(TEXTO PROPORCIONADO)

Y esta revelación se logra, a juicio de Scorsese, a través de unos personajes de «naturaleza contradictoria y a veces paradójica» a los que vemos «lastimarse unos a otros y amarse y de repente encontrarse cara a cara con ellos mismos». Y, por añorar este cine que alumbraba la complejidad del alma, Scorsese se revuelve contra esos engendros audiovisuales de tramas infantiloides, personajes estereotipados y un apabullante despliegue de efectos especiales que se cocinan en los despachos de los directores de marketing.

¡Y a mí que me parece que el gran maestro se ha quedado corto! El auge de las películas de superhéroes es un síntoma gigantesco de la decadencia de nuestra civilización, que se expresa parasitando y destruyendo una forma de expresión artística como es el cine. Porque, en efecto, las películas de superhéroes constituyen un ejemplo (aunque, desde luego, no el único, ni siquiera el más llamativo) de una involución artística lamentable, en la que el arte deja de ser «una revelación» que nos ayuda a alumbrar el misterio humano para convertirse en un espectáculo de barraca, en una máquina de prestidigitaciones que nos deja suspensos y patidifusos, con su despliegue de pirotecnias más o menos virtuosas. El cine entendido a la manera clásica ha sido suplantado por un cine efectista, apabullante en su apoteosis de trucos y trepidaciones, que provoca en sus espectadores una suerte de hipnosis visual y, a la vez, una gran descarga adrenalínica (al modo de un videojuego). Y esta regresión, además, se ha acompañado de una prolijidad y un perifollo (por lo demás, superfluos) en la exposición de las historias. Hoy, hasta las películas de argumento más ínfimo o archisabido ocupan dos horas corridas en su exposición de menudencias o chorraditas. Lo que los maestros de antaño solventaban con cuatro planos sintéticos que servían para ponernos en antecedentes sobre el contexto de la historia y la «naturaleza contradictoria y a veces paradójica» de los personajes requiere, en manos de los cineastas contemporáneos, un fárrago de imágenes estiradas hasta la náusea, casi siempre vacuas o redundantes que, además, sólo albergan personajes unidimensionales, vacuos o infantilizados.

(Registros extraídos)

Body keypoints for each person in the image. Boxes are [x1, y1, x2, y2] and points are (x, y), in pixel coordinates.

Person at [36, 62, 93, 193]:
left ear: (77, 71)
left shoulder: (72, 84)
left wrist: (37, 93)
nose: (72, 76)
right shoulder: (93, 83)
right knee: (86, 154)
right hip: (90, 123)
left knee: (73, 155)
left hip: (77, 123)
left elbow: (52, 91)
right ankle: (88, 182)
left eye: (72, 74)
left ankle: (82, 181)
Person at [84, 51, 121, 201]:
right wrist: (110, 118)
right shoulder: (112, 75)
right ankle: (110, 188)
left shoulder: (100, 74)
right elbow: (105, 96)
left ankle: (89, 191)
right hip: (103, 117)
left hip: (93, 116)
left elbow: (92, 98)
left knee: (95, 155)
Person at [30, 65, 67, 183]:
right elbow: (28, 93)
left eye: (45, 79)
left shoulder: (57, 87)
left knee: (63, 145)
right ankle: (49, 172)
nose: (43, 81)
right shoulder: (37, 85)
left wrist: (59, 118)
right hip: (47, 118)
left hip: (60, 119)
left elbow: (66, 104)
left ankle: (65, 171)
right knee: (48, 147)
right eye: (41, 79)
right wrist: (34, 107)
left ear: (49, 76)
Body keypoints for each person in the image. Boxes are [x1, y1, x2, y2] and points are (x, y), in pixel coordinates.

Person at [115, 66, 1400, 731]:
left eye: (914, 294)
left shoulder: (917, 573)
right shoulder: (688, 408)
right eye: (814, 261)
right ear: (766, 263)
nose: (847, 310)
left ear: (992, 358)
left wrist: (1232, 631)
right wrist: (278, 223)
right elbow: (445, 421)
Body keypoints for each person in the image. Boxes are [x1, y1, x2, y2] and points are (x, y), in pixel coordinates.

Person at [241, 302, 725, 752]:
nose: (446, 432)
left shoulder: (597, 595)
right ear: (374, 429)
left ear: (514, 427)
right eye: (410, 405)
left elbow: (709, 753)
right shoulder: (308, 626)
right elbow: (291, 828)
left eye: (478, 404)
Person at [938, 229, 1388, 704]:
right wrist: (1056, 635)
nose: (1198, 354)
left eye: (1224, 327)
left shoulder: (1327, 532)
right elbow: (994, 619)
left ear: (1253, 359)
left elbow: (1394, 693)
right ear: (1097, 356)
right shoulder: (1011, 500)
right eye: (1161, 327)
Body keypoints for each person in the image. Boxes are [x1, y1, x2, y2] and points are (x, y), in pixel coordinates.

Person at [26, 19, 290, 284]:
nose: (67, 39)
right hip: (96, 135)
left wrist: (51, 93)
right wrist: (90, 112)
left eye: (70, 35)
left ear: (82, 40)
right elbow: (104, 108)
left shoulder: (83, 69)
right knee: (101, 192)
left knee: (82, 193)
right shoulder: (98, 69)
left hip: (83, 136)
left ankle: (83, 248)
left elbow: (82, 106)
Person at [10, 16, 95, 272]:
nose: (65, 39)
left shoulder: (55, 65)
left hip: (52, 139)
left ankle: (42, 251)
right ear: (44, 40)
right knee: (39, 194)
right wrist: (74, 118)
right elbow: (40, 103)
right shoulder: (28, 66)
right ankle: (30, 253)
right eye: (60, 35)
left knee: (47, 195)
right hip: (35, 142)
* * *
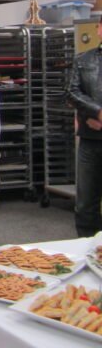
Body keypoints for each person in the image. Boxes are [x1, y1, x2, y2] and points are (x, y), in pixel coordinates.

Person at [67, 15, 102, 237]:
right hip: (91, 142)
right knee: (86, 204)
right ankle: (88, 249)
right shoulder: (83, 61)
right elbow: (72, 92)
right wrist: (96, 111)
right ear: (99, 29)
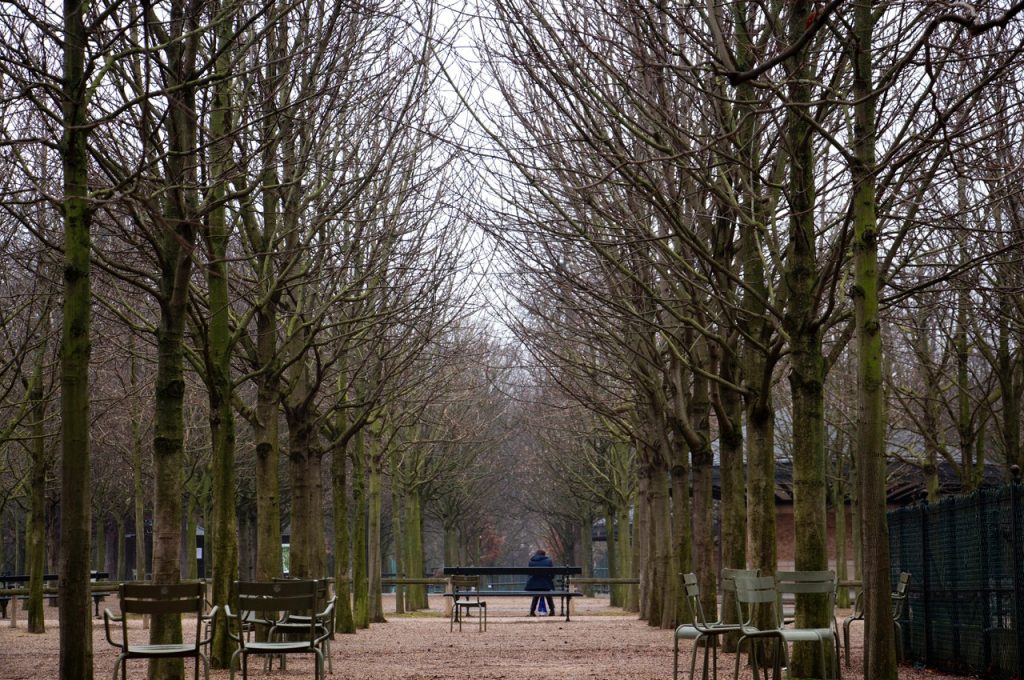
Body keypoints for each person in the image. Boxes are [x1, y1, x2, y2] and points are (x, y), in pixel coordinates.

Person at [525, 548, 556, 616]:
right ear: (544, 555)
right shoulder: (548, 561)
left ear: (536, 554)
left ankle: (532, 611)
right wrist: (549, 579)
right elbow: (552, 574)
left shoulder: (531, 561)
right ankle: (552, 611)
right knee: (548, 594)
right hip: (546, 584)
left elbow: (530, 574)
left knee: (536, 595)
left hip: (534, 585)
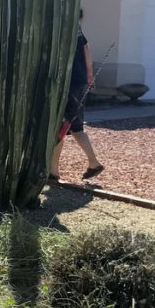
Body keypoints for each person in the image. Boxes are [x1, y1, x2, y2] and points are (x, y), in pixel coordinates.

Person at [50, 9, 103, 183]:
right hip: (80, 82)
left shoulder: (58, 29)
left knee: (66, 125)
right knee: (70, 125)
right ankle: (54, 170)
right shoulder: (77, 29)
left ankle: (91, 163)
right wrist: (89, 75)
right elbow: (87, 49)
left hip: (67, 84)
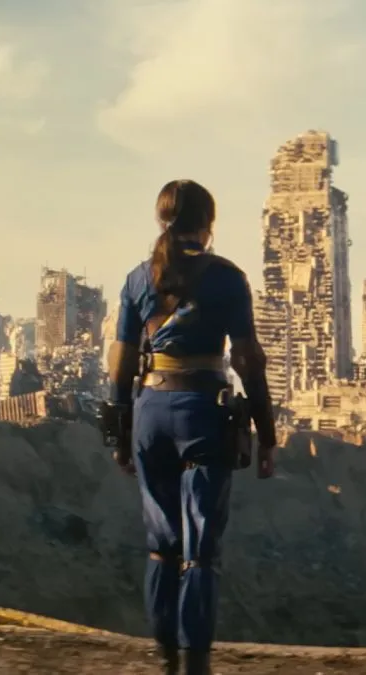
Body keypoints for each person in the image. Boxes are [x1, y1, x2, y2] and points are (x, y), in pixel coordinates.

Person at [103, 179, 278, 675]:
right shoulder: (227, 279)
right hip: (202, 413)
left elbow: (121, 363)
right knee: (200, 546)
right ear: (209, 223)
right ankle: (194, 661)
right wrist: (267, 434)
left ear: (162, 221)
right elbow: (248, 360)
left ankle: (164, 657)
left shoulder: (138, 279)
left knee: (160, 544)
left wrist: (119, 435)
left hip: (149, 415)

(TAREAS DEL EJERCICIO)
1. Según el texto sobre Scorsese y el cine de superhéroes, ¿de qué es síntoma el auge de las películas de superhéroes?
2. Duplica sin cambios el fragmento del texto sobre Scorsese y el cine de superhéroes que va de "Y esta revelación" a "los directores de marketing.".
Los registros no intervienen en este ejercicio.

(RESPUESTAS DEL EJERCICIO)
1. Es un síntoma gigantesco de la decadencia de nuestra civilización.

2.
Y esta revelación se logra, a juicio de Scorsese, a través de unos personajes de «naturaleza contradictoria y a veces paradójica» a los que vemos «lastimarse unos a otros y amarse y de repente encontrarse cara a cara con ellos mismos». Y, por añorar este cine que alumbraba la complejidad del alma, Scorsese se revuelve contra esos engendros audiovisuales de tramas infantiloides, personajes estereotipados y un apabullante despliegue de efectos especiales que se cocinan en los despachos de los directores de marketing.